Sometimes, it’s really simple.
I’d been asked to write a Shabbat message for the National Women’s Philanthropy Board for this week. (NWP is the women’s leadership group of the Jewish Federations of North America, and I’m on its Advisory Council.) The parasha is Acharai Mot – Kedoshim, in the Book of Leviticus. I did what I’ve been trained to do. I read the double portion, read commentaries and wondered how some of the obscure laws in both of these parashot could be made relevant in today’s world. I thought about what should I focus on, given the rich sources of instruction, especially in Kedoshim. I started to write, walked away to let my thoughts settle.
And then, the earthquake happened in Nepal.
All of a sudden, that most basic of all Torah values – “love your neighbor as yourself” – right there, in Kedoshim, Chapter 19:33, in the middle of the portion of the middle book of the Torah, came to life.
It was not a question of whether Jews would help in Nepal, but how quickly could the help be mobilized. There was simply no doubt in my mind that my federation, and each of yours, would be able to work as one, within our federation system of collective responsibility to fund the needed humanitarian relief and rescue.

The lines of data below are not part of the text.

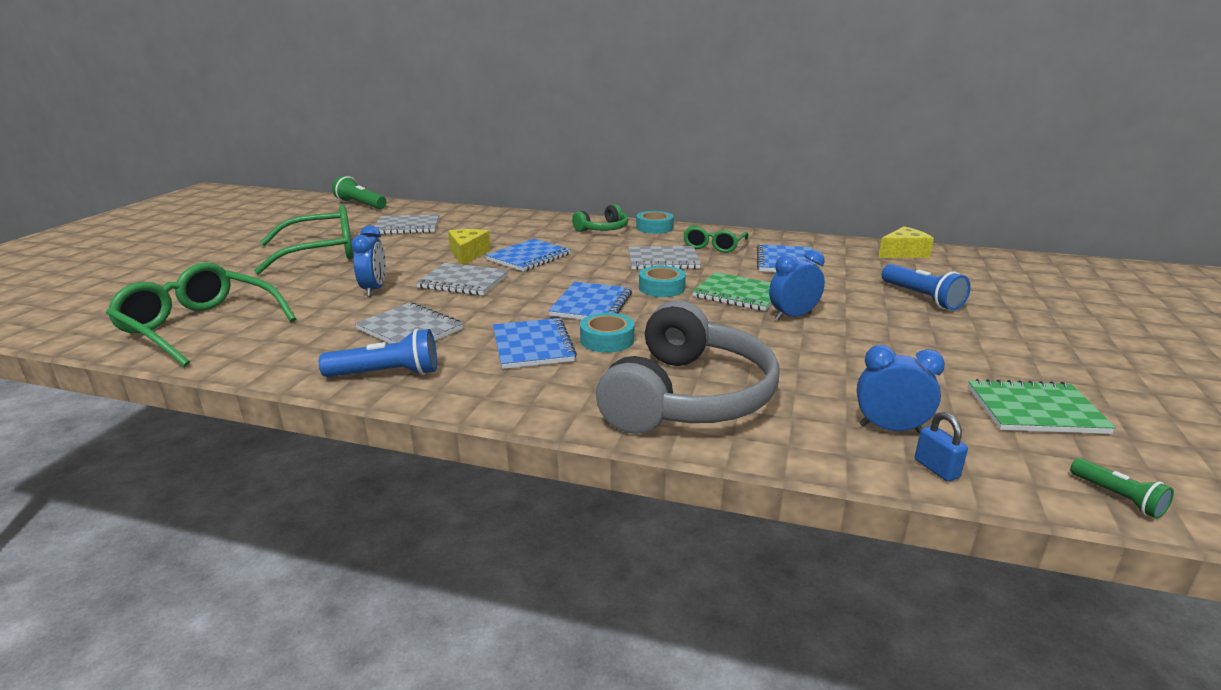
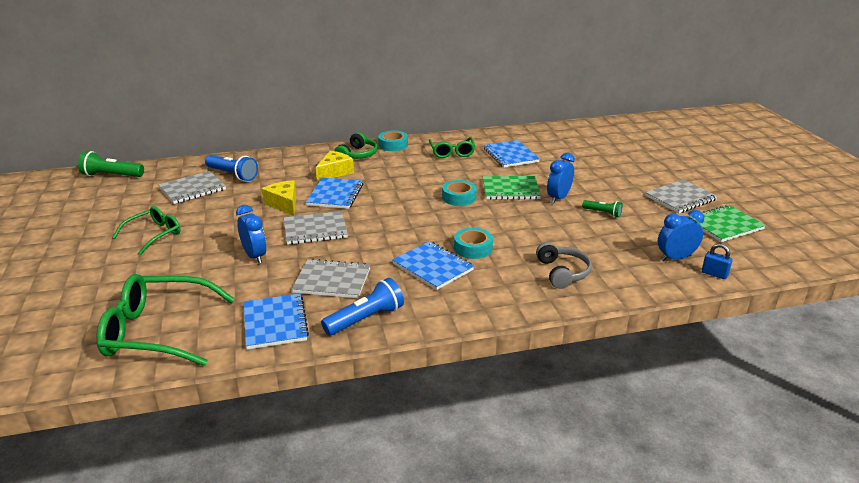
camera: 30 degrees left, 5 degrees up
(321, 253) = (154, 235): green glasses -> green glasses, size x0.59
(591, 305) = (430, 224): blue notebook -> blue notebook (275, 323)
(663, 260) = (433, 173): grey notebook -> grey notebook (680, 198)
(687, 396) = (562, 272): grey headphones -> grey headphones, size x0.49
(903, 253) = (570, 131): yellow cheese -> yellow cheese (334, 172)
(922, 298) = (611, 165): blue flashlight -> blue flashlight (233, 175)
(1118, 497) = (791, 262): green flashlight -> green flashlight (603, 213)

Nor was there any doubt that Israel would be one of the first among the nations to respond, or that our overseas partner, the American Jewish Joint Distribution Committee would be on the ground, working with local agencies. And I was sure that Ofer Mirin, the amazing doctor who created the IDF mobile field hospital unit, would be taking that unit to Nepal, just as he did in Haiti, in Japan, in the Philippines, and on the border of Israel to treat Syrian refugees – and that Ofer and the IDF would be able to rely on our financial assistance, through the JDC, to purchase the equipment for the field hospital.
And sure enough, within a few hours, the mailboxes were opened, the email blasts sent out, and there was a Facebook post from Ofer Mirin, on his way to Nepal.
And yet, along the way, some of us encountered questions from some members of our own Jewish communities: with all of the issues facing Israel and the Jewish people, why the effort to help in a small, impoverished country so far away?
The answer goes back to the simple truth in this week’s double portion: we are commanded to love our neighbors as ourselves. And, of course, there was the obligation of Jewish mutual responsibility, to care for our Jewish family, because there were some 2,000 Israelis at the height of the trekking season in Nepal. But we could have rescued the Israelis (how amazing is it, by the way, that all but 11 Israelis have now been located, and that Israeli parents and their newborns are already home in Israel?) and left.
That’s not what Jews – Israeli, American, or otherwise – believe in. We live the Jewish value of loving your neighbor as yourself every day. And we demonstrate those values in the financial support we provide through our national system.
Finally, we shouldn’t lose sight of the fact that what allowed us to be able to respond in mere hours, right after havdalah, was the fact that our infrastructure was in place already.
Build the infrastructure, be ready to respond as a collective and simply live the commandment: love your neighbor as yourself.